The new operating system comes with Cortana, a “personal assistant” program like Apple’s Siri, or Google’s “OK Google,” which allows users to ask questions of their computer using natural language. Shinkfield said Cortana worked well, but would be more useful for mobile phones than for desktops.
Critics have raised privacy concerns about Windows 10, and Shinkfield says some of those criticisms are justified. The user agreement for Win 10 contains language that authorizes the software to find what it deems pirated programs and media on the user’s computer and disable it, although there is no indication that the operating system actually does anything of the sort, at least in its current version. However, this feature, if added, could be a problem for businesses that use software of questionable provenance, or if the OS wrongly determines that a program or file is pirated.
Much like web browsers do, the OS collects user information, including the contents of E-mails and web searches, and sends it back to Microsoft to create personalized ads and for several other purposes. Another potential privacy concern is the Wifisense feature, which allows users to give wi-fi access to people who they are connected to on social networks.
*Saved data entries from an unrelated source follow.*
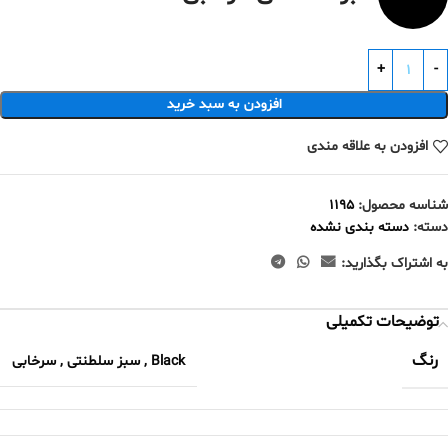
افزودن به سبد خرید
افزودن به علاقه مندی
شناسه محصول:
1195
دسته:
دسته بندی نشده
به اشتراک بگذارید:
توضیحات تکمیلی
رنگ
Black
,
سبز سلطنتی
,
سرخابی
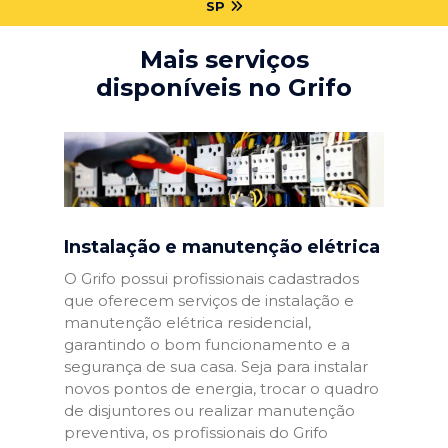
SP
Mais serviços
disponíveis no Grifo
Instalação e manutenção elétrica
O Grifo possui profissionais cadastrados
que oferecem serviços de instalação e
manutenção elétrica residencial,
garantindo o bom funcionamento e a
segurança de sua casa. Seja para instalar
novos pontos de energia, trocar o quadro
de disjuntores ou realizar manutenção
preventiva, os profissionais do Grifo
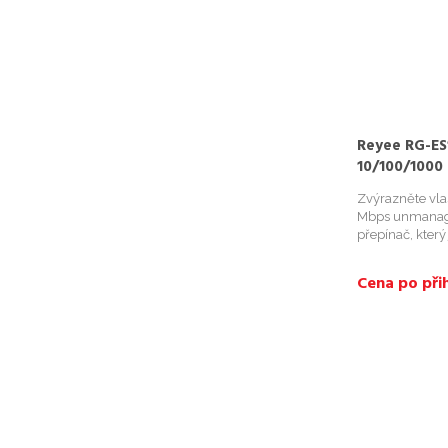
Reyee RG-ES1
10/100/100
Switch
Zvýrazněte vla
Mbps unmanage
přepínač, který 
Inteligentní a 
správa PoE; Vys
Cena po přih
pro různé scéná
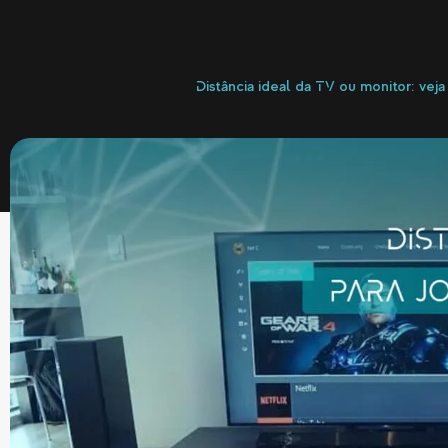
Distância ideal da TV ou monitor: vej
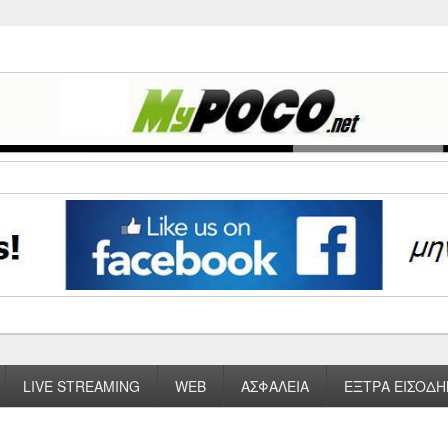
LIVE STREAMING
WEB
ΑΣΦΑΛΕΙΑ
ΕΞΤΡΑ ΕΙΣΟΔΗ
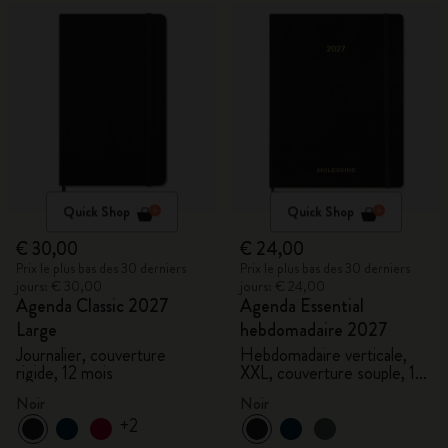
Quick Shop
Quick Shop
€ 30,00
€ 24,00
Prix le plus bas des 30 derniers
Prix le plus bas des 30 derniers
jours: € 30,00
jours: € 24,00
Agenda Classic 2027
Agenda Essential
Large
hebdomadaire 2027
Journalier, couverture
Hebdomadaire verticale,
rigide, 12 mois
XXL, couverture souple, 15
mois
Noir
Noir
+2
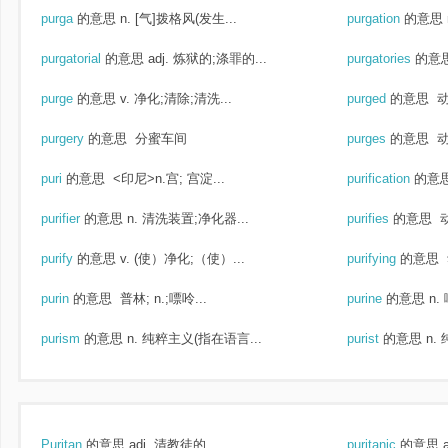
purga
的意思
n. [气]拨格风(发生...
purgation
的意思
purgatorial
的意思
adj. 炼狱的;涤罪的...
purgatories
的意
purge
的意思
v. 净化;清除;清洗...
purged
的意思
动
purgery
的意思
分蜜车间
purges
的意思
动
puri
的意思
<印尼>n.宫; 宫淀...
purification
的意
purifier
的意思
n. 清洗装置;净化器...
purifies
的意思
动
purify
的意思
v. (使）净化;（使）...
purifying
的意思
purin
的意思
普林; n.;嘌呤...
purine
的意思
n.
purism
的意思
n. 纯粹主义(指在语言...
purist
的意思
n.
Puritan
的意思
adj. 清教徒的...
puritanic
的意思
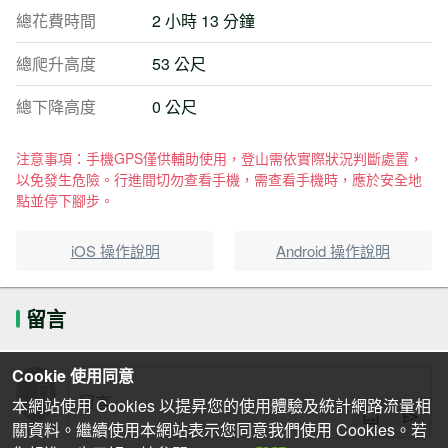
總花費時間
2 小時 13 分鐘
總爬升高度
53 公尺
總下降高度
0 公尺
注意事項：手機GPS僅供輔助使用，登山需依實際狀況判斷處置，
以免發生危險。行進間切勿查看手機，需查看手機時，應於安全地
點並停下腳步。
iOS 操作說明
Android 操作說明
留言
Cookie 使用同意
本網站使用 Cookies 以提昇您的使用體驗及統計網路流量相
關資料。繼續使用本網站表示您同意我們使用 Cookies。若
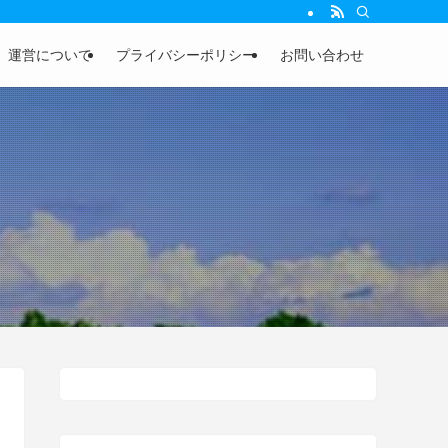
運営について
プライバシーポリシー
お問い合わせ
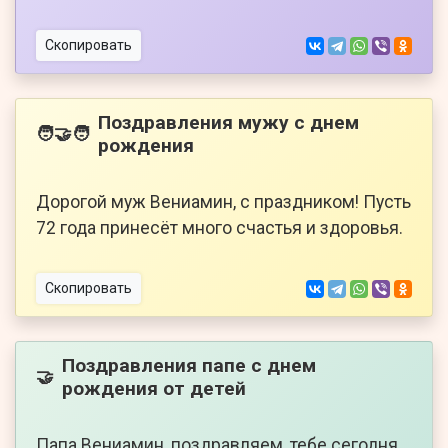
Скопировать
Поздравления мужу с днем
🧑‍🤝‍🧑
рождения
Дорогой муж Вениамин, с праздником! Пусть
72 года принесёт много счастья и здоровья.
Скопировать
Поздравления папе с днем
🤝
рождения от детей
Папа Вениамин, поздравляем, тебе сегодня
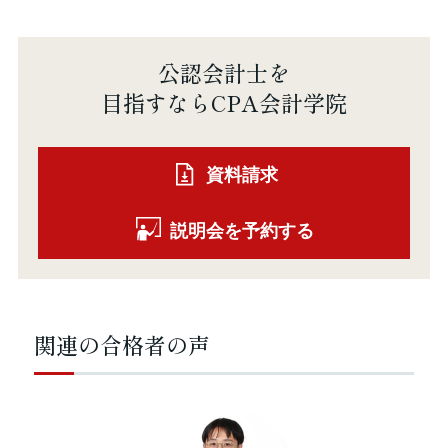
公認会計士を
目指すならCPA会計学院
資料請求
説明会を予約する
関連の合格者の声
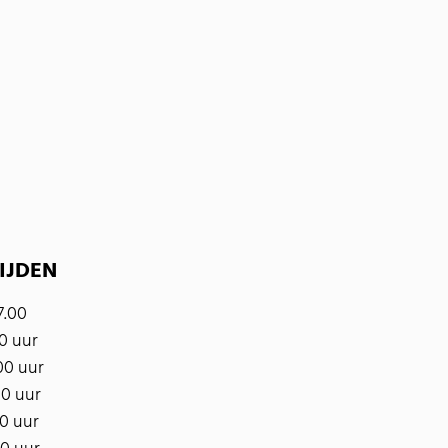
IJDEN
7.00
00 uur
00 uur
00 uur
00 uur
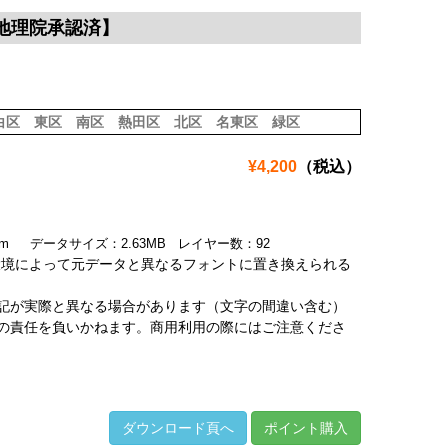
土地理院承認済】
白区
東区
南区
熱田区
北区
名東区
緑区
¥4,200
（税込）
.8mm データサイズ：2.63MB レイヤー数：92
環境によって元データと異なるフォントに置き換えられる
記が実際と異なる場合があります（文字の間違い含む）
の責任を負いかねます。商用利用の際にはご注意くださ
ダウンロード頁へ
ポイント購入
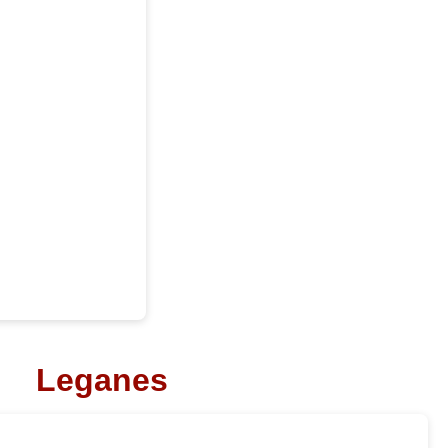
Leganes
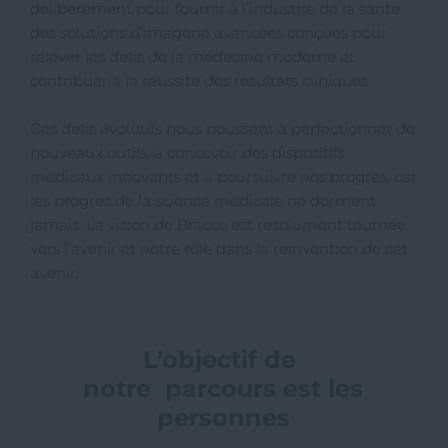
délibérément pour fournir à l’industrie de la santé
des solutions d’imagerie avancées conçues pour
relever les défis de la médecine moderne et
contribuer à la réussite des résultats cliniques.
Ces défis évolutifs nous poussent à perfectionner de
nouveaux outils, à concevoir des dispositifs
médicaux innovants et à poursuivre nos progrès, car
les progrès de la science médicale ne dorment
jamais. La vision de Bracco est résolument tournée
vers l’avenir et notre rôle dans la réinvention de cet
avenir.
L’objectif de
notre parcours est les
personnes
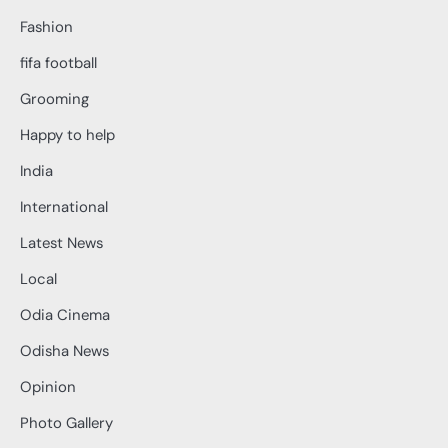
Fashion
fifa football
Grooming
Happy to help
India
International
Latest News
Local
Odia Cinema
Odisha News
Opinion
Photo Gallery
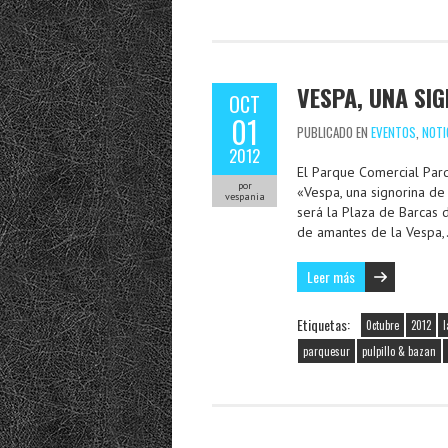
VESPA, UNA SI
OCT
01
PUBLICADO EN
EVENTOS
,
NOTI
2012
El Parque Comercial Parq
por
«Vespa, una signorina de
vespania
será la Plaza de Barcas 
de amantes de la Vespa
Leer más
Etiquetas:
0ctubre
2012
l
parquesur
pulpillo & bazan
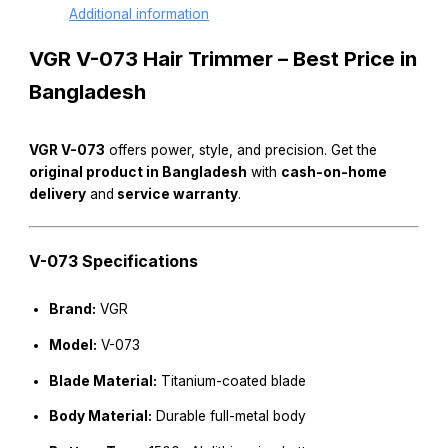
Additional information
VGR V-073 Hair Trimmer – Best Price in
Bangladesh
VGR V-073
offers power, style, and precision. Get the
original product in Bangladesh
with
cash-on-home
delivery
and
service warranty
.
V-073 Specifications
Brand:
VGR
Model:
V-073
Blade Material:
Titanium-coated blade
Body Material:
Durable full-metal body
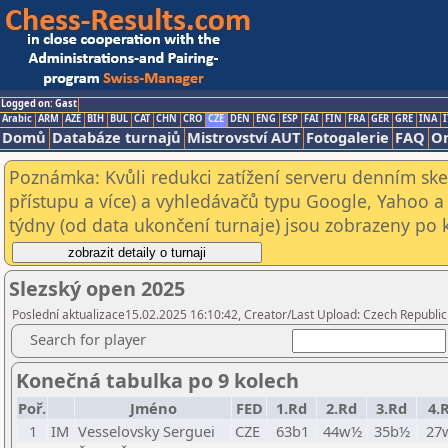
Logged on: Gast
Arabic
ARM
AZE
BIH
BUL
CAT
CHN
CRO
CZE
DEN
ENG
ESP
FAI
FIN
FRA
GER
GRE
INA
I
Domů
Databáze turnajů
Mistrovství AUT
Fotogalerie
FAQ
On
Poznámka: Kvůli redukci zatížení serveru denním s
přístupu a více) a vyhledávačů typu Google, Yahoo a 
týdny (od data ukončení turnaje) jsou zobrazeny po kl
Slezský open 2025
Poslední aktualizace15.02.2025 16:10:42, Creator/Last Upload: Czech Republic
Search for player
Konečná tabulka po 9 kolech
Poř.
Jméno
FED
1.Rd
2.Rd
3.Rd
4.
1
IM
Vesselovsky Serguei
CZE
63b1
44w½
35b½
27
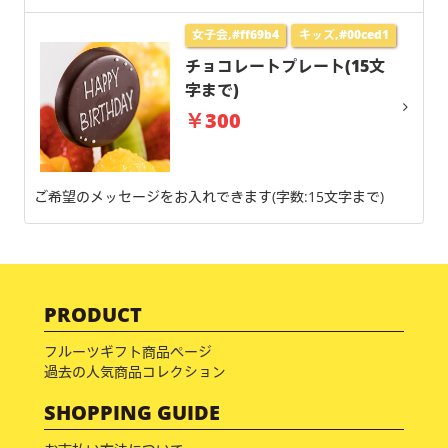
女子会,#ff69b4
キッズ,#00ced1
チョコレートプレート(15文
字まで)
￥300
ご希望のメッセージをお入れできます(字数:15文字まで)
PRODUCT
フルーツギフト商品ページ
過去の人気商品コレクション
SHOPPING GUIDE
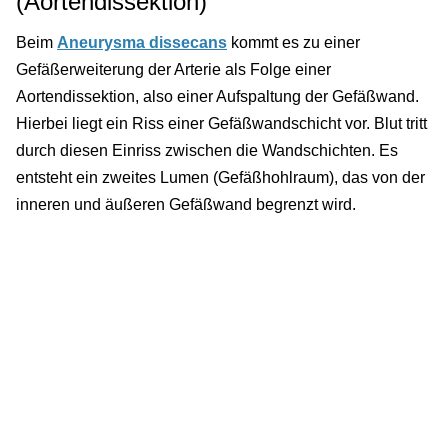
(Aortendissektion)
Beim
Aneurysma dissecans
kommt es zu einer
Gefäßerweiterung der Arterie als Folge einer
Aortendissektion, also einer Aufspaltung der Gefäßwand.
Hierbei liegt ein Riss einer Gefäßwandschicht vor. Blut tritt
durch diesen Einriss zwischen die Wandschichten. Es
entsteht ein zweites Lumen (Gefäßhohlraum), das von der
inneren und äußeren Gefäßwand begrenzt wird.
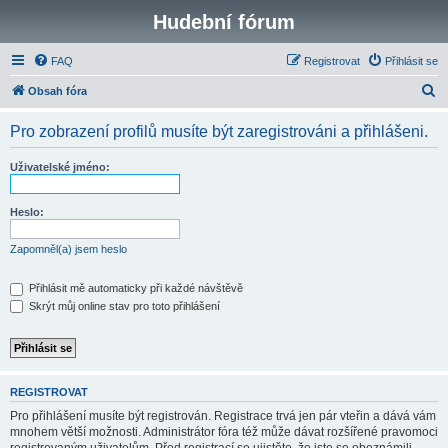
Hudební fórum
FAQ
Registrovat
Přihlásit se
H
Obsah fóra
l
Pro zobrazení profilů musíte být zaregistrováni a přihlášeni.
e
d
Uživatelské jméno:
a
t
Heslo:
Zapomněl(a) jsem heslo
Přihlásit mě automaticky při každé návštěvě
Skrýt můj online stav pro toto přihlášení
REGISTROVAT
Pro přihlášení musíte být registrován. Registrace trvá jen pár vteřin a dává vám
mnohem větší možnosti. Administrátor fóra též může dávat rozšířené pravomoci
registrovaným uživatelům. Před registrací se ujistěte, že jste se obeznámili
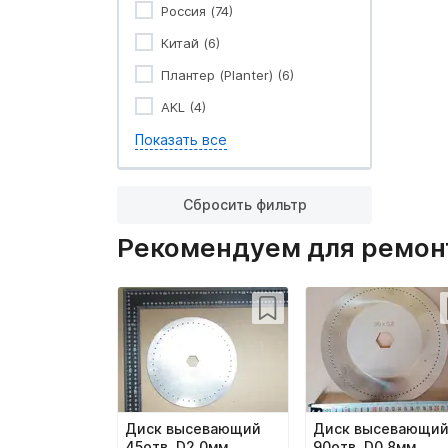
Россия (74)
Китай (6)
Плантер (Planter) (6)
AKL (4)
Показать все
Сбросить фильтр
Рекомендуем для ремонт
Диск высевающий
Диск высевающи
45отв. D2,0мм
90отв. D0,8мм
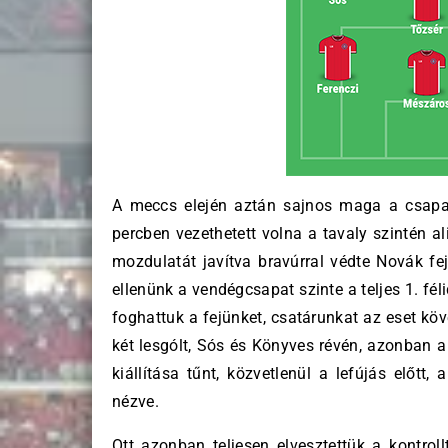
A meccs elején aztán sajnos maga a csapat
percben vezethetett volna a tavaly szintén 
mozdulatát javítva bravúrral védte Novák fej
ellenünk a vendégcsapat szinte a teljes 1. fé
foghattuk a fejünket, csatárunkat az eset köve
két lesgólt, Sós és Könyves révén, azonban
kiállítása tűnt, közvetlenül a lefújás előtt
nézve.
Ott azonban teljesen elvesztettük a kontrol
All of the data sharing features are able to be turned off in user settings but Shinkfield says only the most computer-savvy users will be able to do that.
So, how is Microsoft making money on Windows 10, if it’s free? The OS increases the prominence of the Windows Store, which lets Microsoft sell software, games, movies, and music directly to users. Shinkfield also wonders if Microsoft will one day charge users a monthly subscription for Windows 10 updates, much like it does with Windows Office. It is also possible to buy Windows 10 instead of using the free version, in which case you can keep your old OS as a backup.
Overall, Shinkfield says the new OS is better than OS 8 for desktop users, and recommends switching. However, he says Windows 7 users who are happy with their OS are better off waiting and seeing how Windows 10 develops.